7. Juan Francisco Estrada
Record: 40-3, 27 KO
Division: Super Flyweight
In an era of superb flyweight and super flyweight boxers, “El Gallo” Estrada stands among the best. While not flashy, Estrada utilizes excellent fundamentals in the ring. His footwork is economical, yet helps him achieve the angles he needs to defend while also getting off his own shots. Estrada’s intelligence and instincts are some of the best in the modern era of the sport, and his ability to adjust during a fight is what really raises Estrada from a good fighter to a great one.
The Mexican fighter has won multiple world titles in two weight divisions, flyweight (112 pounds) and super flyweight (115 pounds); even more impressive is who he beat to win those titles and who he has faced throughout his career, win or lose. In his first world title fight in 2012, he lost a close decision to Roman “Chocolatito” Gonzalez in a tremendous, back-and-forth, yet highly skilled bout. Later, Estrada faced the likes of Brian Viloria, Hernan Marquez, Giovani Segura, Carlos Cuadras, and Srisaket Sor Rungvisai—a who’s who of current or former world champions at 112 and 115 pounds. -Caryn Tate
8. Gennady Golovkin
Record: 40-1-1, 35 KO
Titles: IBF, IBO
Golovkin has not had an inspiring outing in about a year and a half, the second time he fought Canelo. Despite this, many believe he won the first of the two and some believe he won the second. Though he’s fading Golovkin is still one of the best in the business. After a surprisingly close decision win against Sergiy Derevyanchenko, Golovkin will likely have at least one tune-up fight before another major fight against Canelo, Jermall Charlo, or Demetrius Andrade.
9. Deontay Wilder
Record: 42-0-1, 41 KO
Deontay Wilder produced what was likely the most entertaining pair of fights in 2019. He nearly detached the head of Dominic Breazeale in the first round of their May clash, then crumpled Luis Ortiz in the seventh round of their rematch in November. “The Bronze Bomber” may lack the boxing prowess of many of the others on this list, but he is one of the hardest hitters of all time. All these accomplishments are amplified by the fact that he regularly gives up 30-50 pounds to his opponents, which is approximately 14-23% of his body weight of about 215. In February he will look to knock out Tyson Fury, the only man who has escaped being knocked out by Wilder’s devastating power.
T-10. Artur Beterbiev
Record: 15-0, 15 KO
Division: Light Heavyweight
Titles: WBC & IBF
Beterbiev entered his October bout with Oleksandr Gvozdyk essentially even, as far as betting odds go. The fight was an interesting stylistic matchup where Gvozdyk put forward strong defensive skills and impressive boxing technique while Beterbiev fought straightforward and landed a lot of significant blows that eventually did Gvozdyk in. Beterbiev’s name has been in the rumor mill as a potential opponent for Canelo, but it seems more likely he’ll have an easier fight next.
T-10. Manny Pacquiao
Record: 62-7-2, 39 KO
After losing a unanimous decision to Jeff Horn in mid-2017, Pacquiao looked like he could be bound for retirement. After all, he was 39 years old and had already cemented his legacy as one of the greatest in the history of the sport. Instead he challenged for a belt two years later, defeating Keith Thurman and writing what’s likely one final chapter of his legacy.

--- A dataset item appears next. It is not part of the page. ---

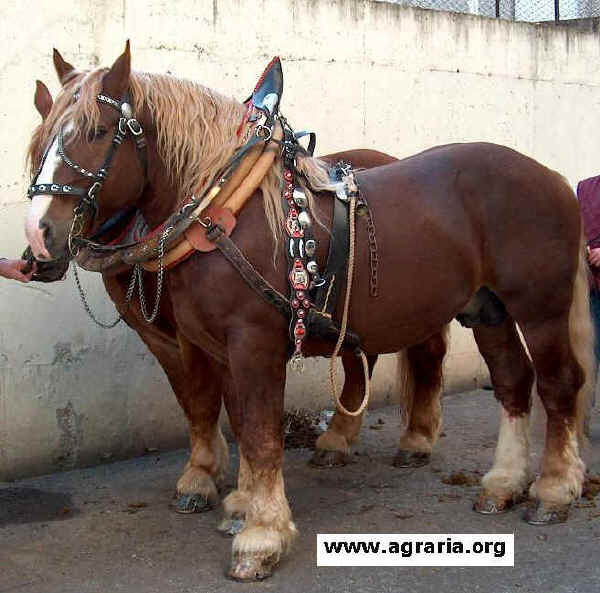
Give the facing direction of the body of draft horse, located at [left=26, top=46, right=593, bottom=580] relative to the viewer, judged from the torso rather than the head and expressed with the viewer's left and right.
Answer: facing the viewer and to the left of the viewer

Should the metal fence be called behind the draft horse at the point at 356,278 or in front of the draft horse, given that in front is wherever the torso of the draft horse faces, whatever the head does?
behind
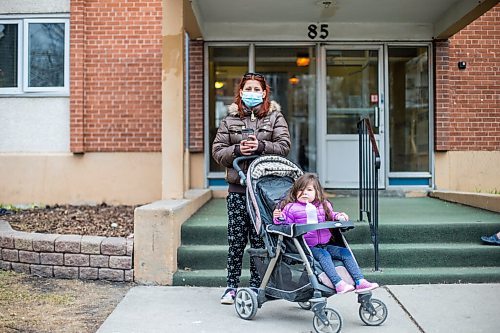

Individual Pound-for-Pound Rankings
|Hunter Warren||Natasha||RL Woodson||Overall|
|1||C. Alvarez||V. Lomachenko||V. Lomachenko||V. Lomachenko|
|2||T. Crawford||C. Alvarez||N. Inoue||C. Alvarez|
|3||E. Spence||T. Crawford||E. Spence||T. Crawford|
|4||V. Lomachenko||N. Inoue||T. Crawford||E. Spence|
|5||N. Inoue||E. Spence||S. Alvarez||N. Inoue|
|6||O. Usyk||O. Usyk||O. Usyk||O. Usyk|
|7||D. Wilder||G. Golovkin||J. Estrada||J. Estrada|
|8||G. Golovkin||J. Estrada||D. Wilder||G. Golovkin|
|9||J. Estrada||M. Pacquiao||A. Beterbiev||D. Wilder|
|10||M. Pacquiao||A. Beterbiev||J. Taylor||Beterbiev/Pacquiao|
With many of these elite fighters facing top-notch opposition in coming months, we’ll be able to have a greater understanding of just what they’re capable of doing at this point in their careers. And, as with everything in boxing, any punch can change entire careers.